Unsolder the old leads and remove the old plug. When you put in the new one, the black lead, the hot wire, should connect to the fuse. The fuse, if possible, should be removed and then the black wire soldered to the fuse-holder.
It’s important the fuse is first in line for the hot lead in order to protect you from fire. It’s not there to protect the amp’s circuitry. After the fuse, this path goes through the thermistor. What is a thermistor? Don’t even worry about it. Then the path goes to the power switch.
This on-off-on DPDT switch was wired so you could change polarity to reduce potential line noise if an outlet was wired incorrectly. It’s unnecessary now that we’re attaching an actual lead to common ground. I used the same switch, but attached the black lead to both sides of the switch with the black primary wire from the the power transformer in the middle. I removed the white lead from the switch altogether.
The white lead, the neutral line on the AC plug, connects directly to the white primary wire coming out of the power transformer. The green wire, the connection to common ground, is mounted on a bolt connected to the chassis using a solder tab with a lock washer.

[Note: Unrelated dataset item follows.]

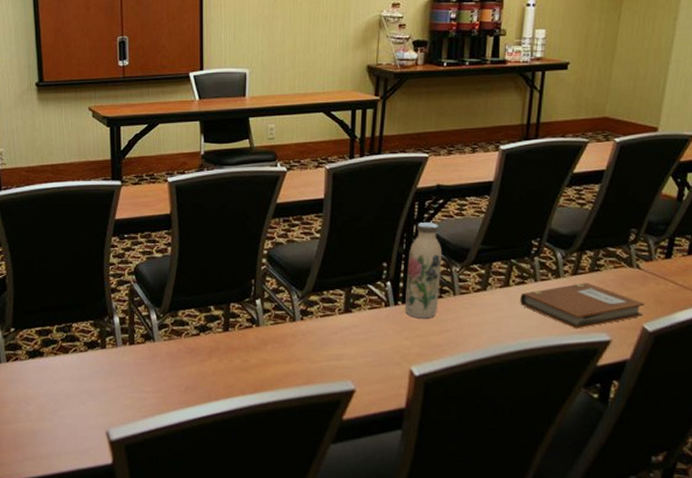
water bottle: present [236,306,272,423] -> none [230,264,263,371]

Some people suggest attaching this to a lug on the power transformer, but I just used the lug that the death cap was formerly attached to out of convenience. The power transformer was riveted in. Whatev. Just make sure the green wire is the longest. Despite having a cord strain relief, we want the common ground to disconnect last if the cord gets yanked out. Like if your dumb roadie pushes over your rig. You will be alive and able to beat up your roadie.
With that solved, I had another problem to tackle. This Kustom 150 would intermittently vibrate and a horrid buzz was audible through the speaker. It turned out it was the output transformer. The rivets that fastened it to the chassis had come loose and it was vibrating at 60 Hz (60 cycles per second, the rate at which AC is transmitted). I discovered this by turning the amp on and physically holding the output transformer steady onto the chassis. Do not do this. This is dumb.
I re-rivetted it to the chassis and the amp was back up to speed. The Kustom 150 had its license to kill revoked and it can now, safely, kick out the jams.